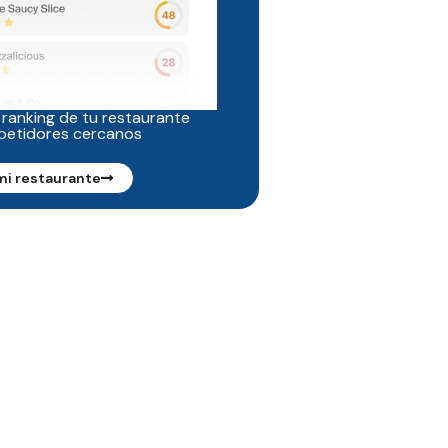
 ranking de tu restaurante
petidores cercanos
mi restaurante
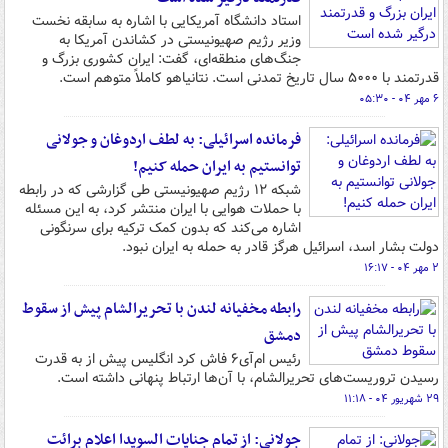
استاد دانشگاه آمریکایی با اشاره به سابقه نخست
وزیر رژیم صهیونیستی در کشاندن آمریکا به
جنگ‌های منطقه‌ای، گفت: ایران کشوری بزرگ و
قدرتمند با ۵۰۰۰ سال تاریخ تمدنی است. نتانیاهو کاملاً متوهم است.
۶ مهر ۰۴ - ۰۵:۳۰
فرمانده اسرائیلی: به لطف اردوغان و جولانی
توانستیم به ایران حمله کنیم!
شبکه ۱۲ رژیم صهیونیستی طی گزارشی که در رابطه
با حملات هوایی با ایران منتشر کرد، به این مسئله
اشاره می‌کند که بدون کمک ترکیه برای سرنگونی
دولت بشار اسد، اسرائیل هرگز قادر به حمله به ایران نبود.
۲ مهر ۰۴ - ۱۶:۱۷
رابطه مخفیانه لندن با تحریرالشام پیش از سقوط
دمشق
رئیس ام‌آی‌۶ فاش کرد انگلیس پیش از به قدرت
رسیدن تروریست‌های تحریرالشام، با آن‌ها ارتباط پنهانی داشته است.
۲۹ شهریور ۰۴ - ۱۱:۱۸
جولانی: از تمام جنایات السویدا اعلام برائت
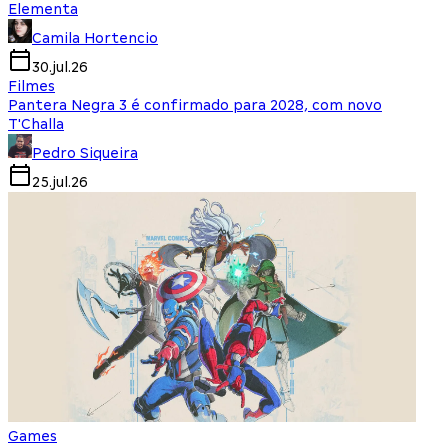
Elementa
Camila Hortencio
30.jul.26
Filmes
Pantera Negra 3 é confirmado para 2028, com novo
T'Challa
Pedro Siqueira
25.jul.26
Games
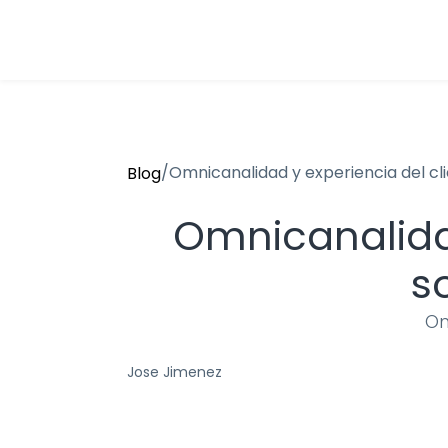
/
Omnicanalidad y experiencia del cli
Blog
Omnicanalidad 
s
Om
Jose Jimenez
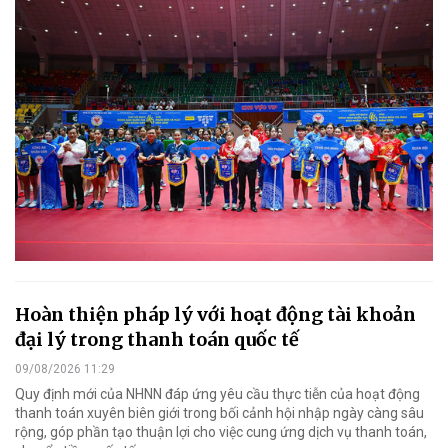
Hoàn thiện pháp lý với hoạt động tài khoản
đại lý trong thanh toán quốc tế
09/08/2026 11:29
Quy định mới của NHNN đáp ứng yêu cầu thực tiễn của hoạt động
thanh toán xuyên biên giới trong bối cảnh hội nhập ngày càng sâu
rộng, góp phần tạo thuận lợi cho việc cung ứng dịch vụ thanh toán,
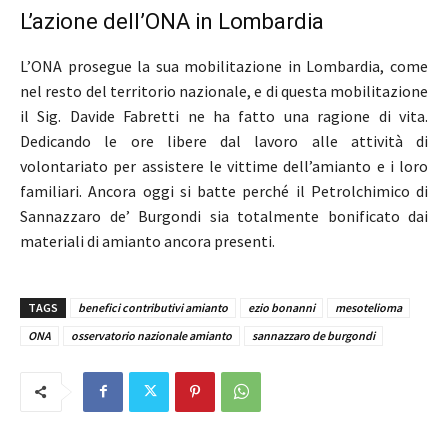
L’azione dell’ONA in Lombardia
L’ONA prosegue la sua mobilitazione in Lombardia, come
nel resto del territorio nazionale, e di questa mobilitazione
il Sig. Davide Fabretti ne ha fatto una ragione di vita.
Dedicando le ore libere dal lavoro alle attività di
volontariato per assistere le vittime dell’amianto e i loro
familiari. Ancora oggi si batte perché il Petrolchimico di
Sannazzaro de’ Burgondi sia totalmente bonificato dai
materiali di amianto ancora presenti.
TAGS
benefici contributivi amianto
ezio bonanni
mesotelioma
ONA
osservatorio nazionale amianto
sannazzaro de burgondi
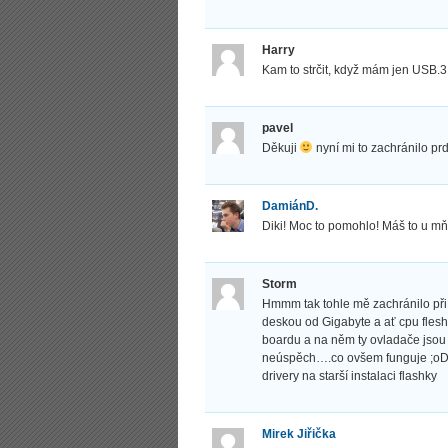
Harry
Kam to strčit, když mám jen USB.3
pavel
Děkuji
nyní mi to zachránilo prd
DamiánD.
Diki! Moc to pomohlo! Máš to u m
Storm
Hmmm tak tohle mě zachránilo při
deskou od Gigabyte a ať cpu flesh
boardu a na něm ty ovladače jsou 
neúspěch….co ovšem funguje ;oDD t
drivery na starší instalaci flashky
Mirek Jiřička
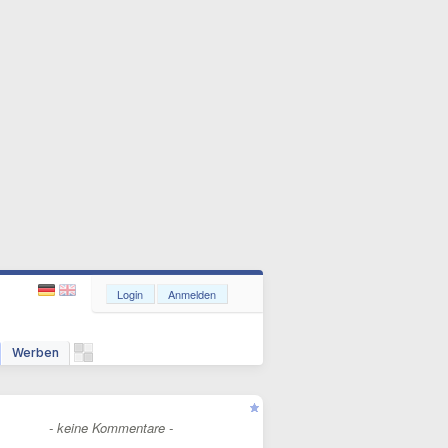
Login
Anmelden
Werben
- keine Kommentare -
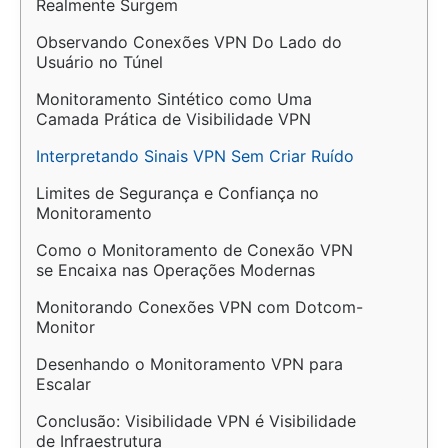
Realmente Surgem
Observando Conexões VPN Do Lado do 
Usuário no Túnel
Monitoramento Sintético como Uma 
Camada Prática de Visibilidade VPN
Interpretando Sinais VPN Sem Criar Ruído
Limites de Segurança e Confiança no 
Monitoramento
Como o Monitoramento de Conexão VPN 
se Encaixa nas Operações Modernas
Monitorando Conexões VPN com Dotcom-
Monitor
Desenhando o Monitoramento VPN para 
Escalar
Conclusão: Visibilidade VPN é Visibilidade 
de Infraestrutura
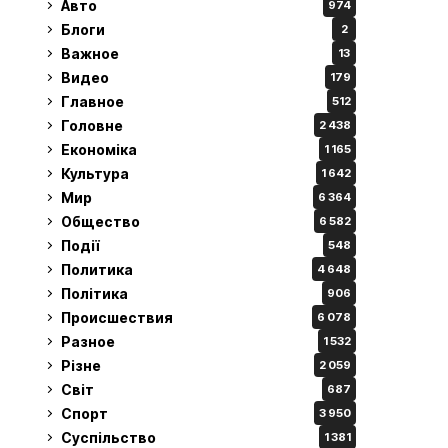
Авто
974
Блоги
2
Важное
13
Видео
179
Главное
512
Головне
2 438
Економіка
1 165
Культура
1 642
Мир
6 364
Общество
6 582
Події
548
Политика
4 648
Політика
906
Происшествия
6 078
Разное
1 532
Різне
2 059
Світ
687
Спорт
3 950
Суспільство
1 381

- **PROBLEM DETAILS**:
Could you rewrite all the rows above, swapping every "VPN" for "VPS" and keeping everything else the same? Leave the pictures out.

- **EXERCISE RESULT**:
 ranking de tu restaurante
petidores cercanos
mi restaurante
استاد دانشگاه آمریکایی با اشاره به سابقه نخست
وزیر رژیم صهیونیستی در کشاندن آمریکا به
جنگ‌های منطقه‌ای، گفت: ایران کشوری بزرگ و
قدرتمند با ۵۰۰۰ سال تاریخ تمدنی است. نتانیاهو کاملاً متوهم است.
۶ مهر ۰۴ - ۰۵:۳۰
فرمانده اسرائیلی: به لطف اردوغان و جولانی
توانستیم به ایران حمله کنیم!
شبکه ۱۲ رژیم صهیونیستی طی گزارشی که در رابطه
با حملات هوایی با ایران منتشر کرد، به این مسئله
اشاره می‌کند که بدون کمک ترکیه برای سرنگونی
دولت بشار اسد، اسرائیل هرگز قادر به حمله به ایران نبود.
۲ مهر ۰۴ - ۱۶:۱۷
رابطه مخفیانه لندن با تحریرالشام پیش از سقوط
دمشق
رئیس ام‌آی‌۶ فاش کرد انگلیس پیش از به قدرت
رسیدن تروریست‌های تحریرالشام، با آن‌ها ارتباط پنهانی داشته است.
۲۹ شهریور ۰۴ - ۱۱:۱۸
جولانی: از تمام جنایات السویدا اعلام برائت
Elementa
Camila Hortencio
30.jul.26
Filmes
Pantera Negra 3 é confirmado para 2028, com novo
T'Challa
Pedro Siqueira
25.jul.26
Games
/
Omnicanalidad y experiencia del cli
Blog
Omnicanalidad 
s
Om
Jose Jimenez
Hoàn thiện pháp lý với hoạt động tài khoản
đại lý trong thanh toán quốc tế
09/08/2026 11:29
Quy định mới của NHNN đáp ứng yêu cầu thực tiễn của hoạt động
thanh toán xuyên biên giới trong bối cảnh hội nhập ngày càng sâu
rộng, góp phần tạo thuận lợi cho việc cung ứng dịch vụ thanh toán,
L’azione dell’ONA in Lombardia
L’ONA prosegue la sua mobilitazione in Lombardia, come
nel resto del territorio nazionale, e di questa mobilitazione
il Sig. Davide Fabretti ne ha fatto una ragione di vita.
Dedicando le ore libere dal lavoro alle attività di
volontariato per assistere le vittime dell’amianto e i loro
familiari. Ancora oggi si batte perché il Petrolchimico di
Sannazzaro de’ Burgondi sia totalmente bonificato dai
materiali di amianto ancora presenti.
TAGS
benefici contributivi amianto
ezio bonanni
mesotelioma
ONA
osservatorio nazionale amianto
sannazzaro de burgondi
Harry
Kam to strčit, když mám jen USB.3
pavel
Děkuji
nyní mi to zachránilo prd
DamiánD.
Diki! Moc to pomohlo! Máš to u m
Storm
Hmmm tak tohle mě zachránilo při
deskou od Gigabyte a ať cpu flesh
boardu a na něm ty ovladače jsou 
neúspěch….co ovšem funguje ;oDD t
drivery na starší instalaci flashky
Mirek Jiřička
Login
Anmelden
Werben
- keine Kommentare -
Realmente Surgem
Observando Conexões VPS Do Lado do 
Usuário no Túnel
Monitoramento Sintético como Uma 
Camada Prática de Visibilidade VPS
Interpretando Sinais VPS Sem Criar Ruído
Limites de Segurança e Confiança no 
Monitoramento
Como o Monitoramento de Conexão VPS 
se Encaixa nas Operações Modernas
Monitorando Conexões VPS com Dotcom-
Monitor
Desenhando o Monitoramento VPS para 
Escalar
Conclusão: Visibilidade VPS é Visibilidade 
de Infraestrutura
Авто
974
Блоги
2
Важное
13
Видео
179
Главное
512
Головне
2 438
Економіка
1 165
Культура
1 642
Мир
6 364
Общество
6 582
Події
548
Политика
4 648
Політика
906
Происшествия
6 078
Разное
1 532
Різне
2 059
Світ
687
Спорт
3 950
Суспільство
1 381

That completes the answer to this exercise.